Korean Journal of Cleft Lip And Palate Association (대한구순구개열학회지), Vol.15(1) : 21~28, 2012
Korean Journal of Cleft Lip And Palate Association (대한구순구개열학회지)
Unilateral cleft lip is not a simple and independent problem in all aspects. nasal deformity results from the cleft lip, maxillary hypoplasia, and abnormal muscular pull on the nasal structures, including abnormal muscular tension on the alar base and abnormal position of the orbicularis oris muscle. Its gross and histopathologic characteristics include widening of the alar base, a midline deviation of the columella and septum to the noncleft side, dorsal displacement of the dome, lateral rotation of medial crura, buckling of the alar cartilage, and underdevelopment of the pyriform aperture. Since Dr.
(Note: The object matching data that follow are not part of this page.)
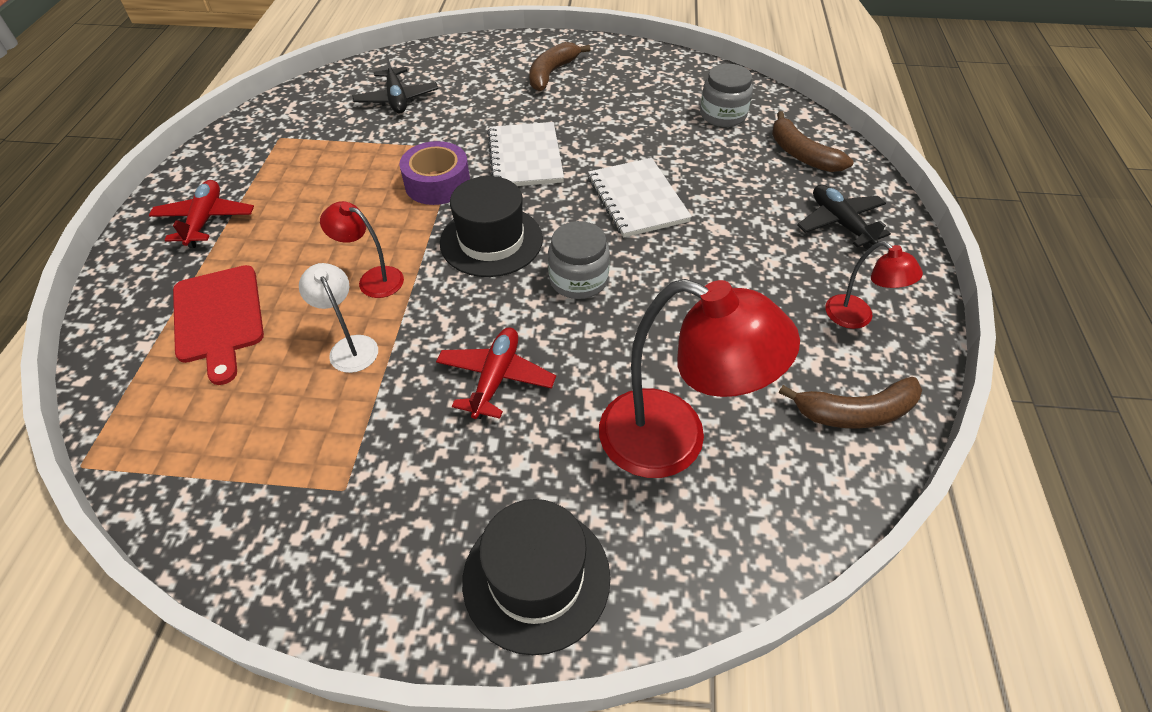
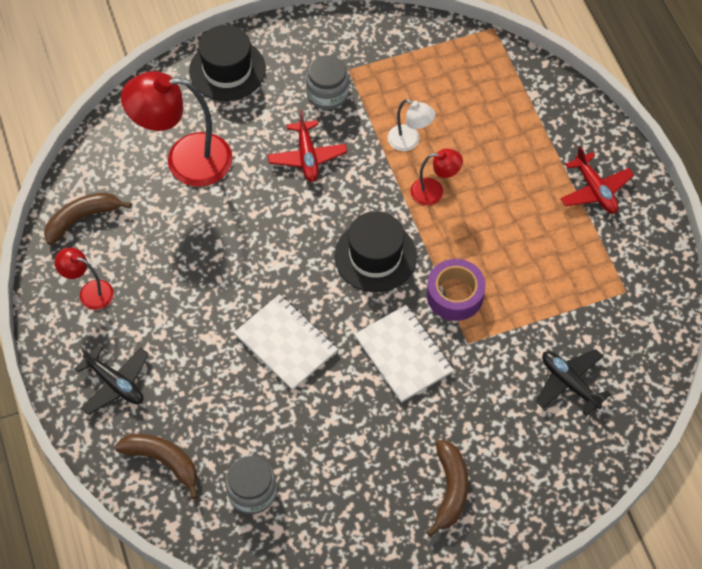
camera: 155 degrees right, 10 degrees up
red cutting board [173,265,264,385] -> none
grey jar [548,221,610,299] -> grey jar moved to [306,55,349,110]

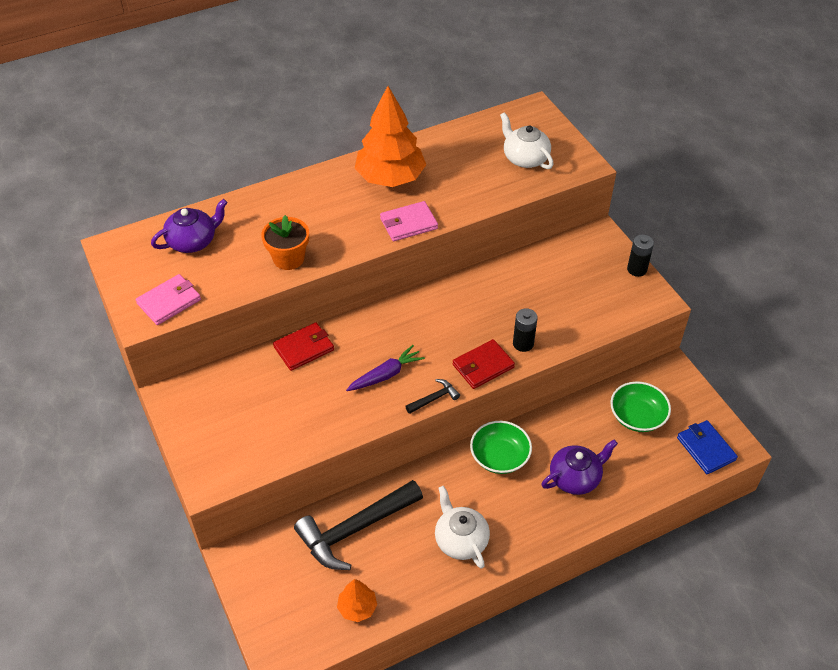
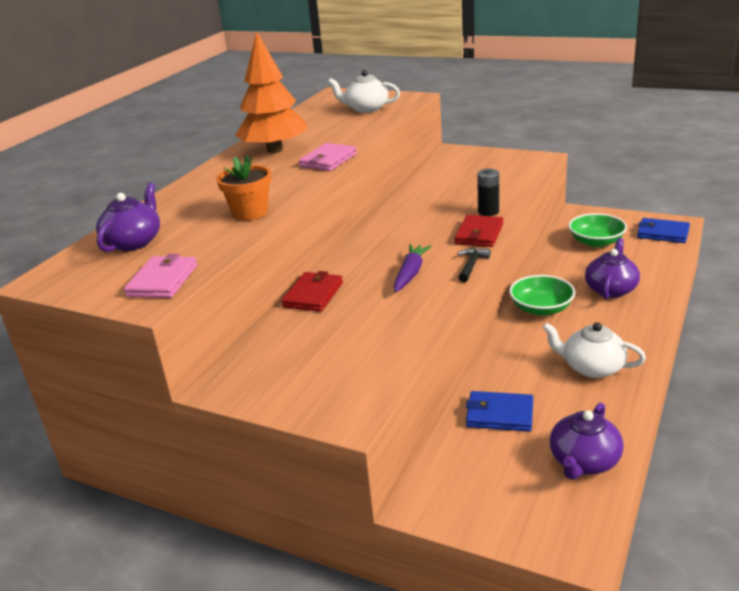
camera: 35 degrees left, 20 degrees down
black hammer [294,480,423,570] -> blue wallet [466,391,533,432]
orange tree [337,579,377,622] -> purple teapot [550,403,624,480]
black battery [627,234,654,277] -> none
Millard first presented his method for repair of the unilateral cleft lip and nasal deformity in 1955, no other technique has gained as much popularity as the rotation-advancement principle. Principles established more than 50 years ago and techniques are evolving continuously. Unlike earlier procedures, this repair gives the surgeon the opportunity to manipulate the individual cleft elements through various modifications while maintaining Millard’s original surgical and anatomical goals. Although this strategy is applied worldwide, successful execution is variable and highly operator dependent. Millard and many other surgeons have made technical variations to adjust the procedure to each specific patient, to address some of its faults, and to gain new advantages. We will review the Mulliken’s modifications that Dr. Millard made to his original rotation-advancement principle and inform cases applied modifying the rotation-advancement principle.